_Job_: Pick up the forum thread about why definite integrals can come out negative after its last reply, and write the next few replies in the same style.

_Document section_:

Question

Definite integral gives you the area, and area can't be negative. But while doing exercises, i cam across a lot of definite integrals, which after integrating, were giving negative answers. Why is it so?

Answer 1

Area in a direction can be negative; maybe

Answer 2

its either that or youve got your numbers backwards and are subtracting the smaller from the larger

Answer 3

15 - 3 = 12

3 - 15 = -12

Answer 4

well sometimes the area equals 0...so...that may b true...

Answer 5

For example, when you integrate this definite integral,
\[\int\limits_{-1}^{-3} (x-1)^{-3} dx\]
the answer is -3/32
is it so because of the negative limits?

Answer 6

hullo?

Answer 7

You are simply on the "other side" of normal

Answer 8

Ummm?

Answer 9

you can flip your bounds and it makes a (-) in front

Answer 10

it simply means that the area that you want is to the left of x=0

Answer 11

since you are working in a region that is "negative" to begin with, it gonne be a "negative" area

Answer 12

Alright, thank you...

_The data_:
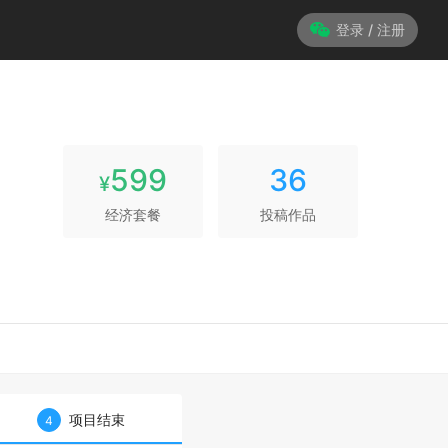
登录 / 注册
599
36
¥
经济套餐
投稿作品
项目结束
4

_Answer to the problem_:
Answer 13

Are you a teacher in some college?

Answer 14

nope...

Answer 15

You're a student? Whoa, man than your genius.

Answer 16

:)

Answer 17

then **

Answer 18

No, really, are you a student?

Answer 19

I am a college student yes; 35 years old tho so that might account for some wits lol

Answer 20

of which year then?

Answer 21

then you must be a Master's student, Well anyways thank you. Take care.

Answer 22

Well, I'm a 12th year student, just to tell you, by the way.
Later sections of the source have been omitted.